“The Fighter” is a title at which I would usually roll my eyes. Oh, yes, he’s a fighter, because you see he’s both a boxer and a working class guy from Lowell, Mass., who “fights” his way up from nothing. So it’s a play on words, sort of!
Written by: Scott Silver, Paul Tamasy, Eric Johnson
Starring: Mark Wahlberg, Christian Bale, Amy Adams
“The Fighter,” however, is in disguise. On the surface it masquerades as a played-out sports movie vehicle for Mark Wahlberg, a lazy mimicry of “The Wrestler” or “Rocky”. An easy win at the box office, maybe even an Oscar nod, without actually doing anything original. But, happily, beneath that mask lies a deep, rich center of terrific performances and surprisingly nuanced writing.

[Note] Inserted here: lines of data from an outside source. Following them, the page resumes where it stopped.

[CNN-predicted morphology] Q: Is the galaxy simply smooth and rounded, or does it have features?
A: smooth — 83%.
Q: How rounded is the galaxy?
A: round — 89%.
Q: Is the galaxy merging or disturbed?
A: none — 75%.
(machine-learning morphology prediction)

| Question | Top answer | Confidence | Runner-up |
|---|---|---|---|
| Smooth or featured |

“The Fighter” tells a story of recent history: the welterweight boxer “Irish” Mickey Ward (Wahlberg), who rose to fame in the 80s and became the “pride of Lowell”, his hometown. His success superseded that of his brother, Dicky Eklund (Christian Bale), who lost his own promising boxing career to crack addiction.
The outline of the story is really just a backdrop to the family drama surrounding Ward’s life. When we meet Mickey, he’s merely a “stepping stone”, meaning better boxers use him as practice before facing off against title fighters. He’s being trained by his brother, who has a tendency to abandon him for the crack pipe and blusters about his knock-down fight with Sugar Ray Leonard. Ward is also managed by his mother Alice (Melissa Leo) who tends to view him as something between a cash cow and placeholder for when his brother eventually returns to greatness. Leo, Wahlberg and Bale are perfect as a trio, playing this disordered, noisy and violent family drama with an eerie truthfulness. Writers Scott Silver, Paul Tamasy and Eric Johnson take what could be a basic story of a rising star, and melds it beautifully and wrenchingly into a story of a family orbiting one member’s self-destruction.

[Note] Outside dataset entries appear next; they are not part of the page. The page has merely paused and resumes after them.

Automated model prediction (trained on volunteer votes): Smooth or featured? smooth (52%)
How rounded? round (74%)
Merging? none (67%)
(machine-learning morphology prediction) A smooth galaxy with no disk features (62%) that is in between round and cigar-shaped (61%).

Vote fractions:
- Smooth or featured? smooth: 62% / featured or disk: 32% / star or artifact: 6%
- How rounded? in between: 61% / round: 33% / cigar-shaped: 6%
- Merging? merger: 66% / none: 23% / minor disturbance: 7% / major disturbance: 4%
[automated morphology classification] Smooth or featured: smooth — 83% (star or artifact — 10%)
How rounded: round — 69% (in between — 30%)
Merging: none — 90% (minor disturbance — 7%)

It would be easy for the movie to be overrun by Bale, who chews his way through his scenes as the charismatic Dicky. Bale really is stunning, moving about the screen with alternate cat-like grace, and halting, stumbling movements. In some scenes he tends to overdo the twitchy dope-fiend shtick a little, but in the quieter moments his sunken eyes tell volumes. But if Bale is the explosion in this piece, Wahlberg is the slow burn. Ward is a frustrated man, stuck in a town and a family that both reveres him and keeps him from achieving what he knows he’s fully capable of. Even his supportive girlfriend Charlene (the always wonderful Amy Adams) is an alternate pull, seeing what Mickey should do to ensure his success, but unable to see why he can’t do it.
The fight scenes themselves are hyper-real, shot with HBO television cameras documentary-style. The way they’re shot also gives non-boxer a good sense of the strategy and mindfulness that goes into the sweet science But all in all, “The Fighter” manages to transcend it’s own unoriginality to create a truly smart and clear-eyed view of a family and addiction. The “fighting” itself, in retrospect, seems secondary.